→ **Exercise description**: Set down exactly the lines from the one containing "(252, 367) = (321, 171): toy" through the last line of the records below, both included, and nothing else.

·····

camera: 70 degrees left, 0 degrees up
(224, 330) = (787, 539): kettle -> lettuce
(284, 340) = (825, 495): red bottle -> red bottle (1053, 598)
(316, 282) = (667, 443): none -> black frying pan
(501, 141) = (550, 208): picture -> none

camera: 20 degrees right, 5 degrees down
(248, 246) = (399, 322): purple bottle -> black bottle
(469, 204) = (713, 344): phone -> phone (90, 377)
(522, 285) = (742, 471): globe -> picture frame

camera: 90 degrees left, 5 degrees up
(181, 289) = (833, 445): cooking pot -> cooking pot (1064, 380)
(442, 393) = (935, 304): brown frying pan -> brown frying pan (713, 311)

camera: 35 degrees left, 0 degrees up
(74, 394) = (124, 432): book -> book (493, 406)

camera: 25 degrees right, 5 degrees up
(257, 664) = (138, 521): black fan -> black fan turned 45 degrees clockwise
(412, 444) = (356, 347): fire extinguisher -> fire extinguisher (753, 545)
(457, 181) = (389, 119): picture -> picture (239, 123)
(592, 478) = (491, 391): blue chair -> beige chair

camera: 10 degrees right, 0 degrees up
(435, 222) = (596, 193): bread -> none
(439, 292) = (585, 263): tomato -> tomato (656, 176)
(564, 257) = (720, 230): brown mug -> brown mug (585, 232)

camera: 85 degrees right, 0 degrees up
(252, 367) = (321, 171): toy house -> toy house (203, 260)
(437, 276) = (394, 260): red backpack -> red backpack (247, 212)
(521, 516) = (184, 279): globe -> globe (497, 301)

·····

→ **Task solution**:
(252, 367) = (321, 171): toy house -> toy house (203, 260)
(437, 276) = (394, 260): red backpack -> red backpack (247, 212)
(521, 516) = (184, 279): globe -> globe (497, 301)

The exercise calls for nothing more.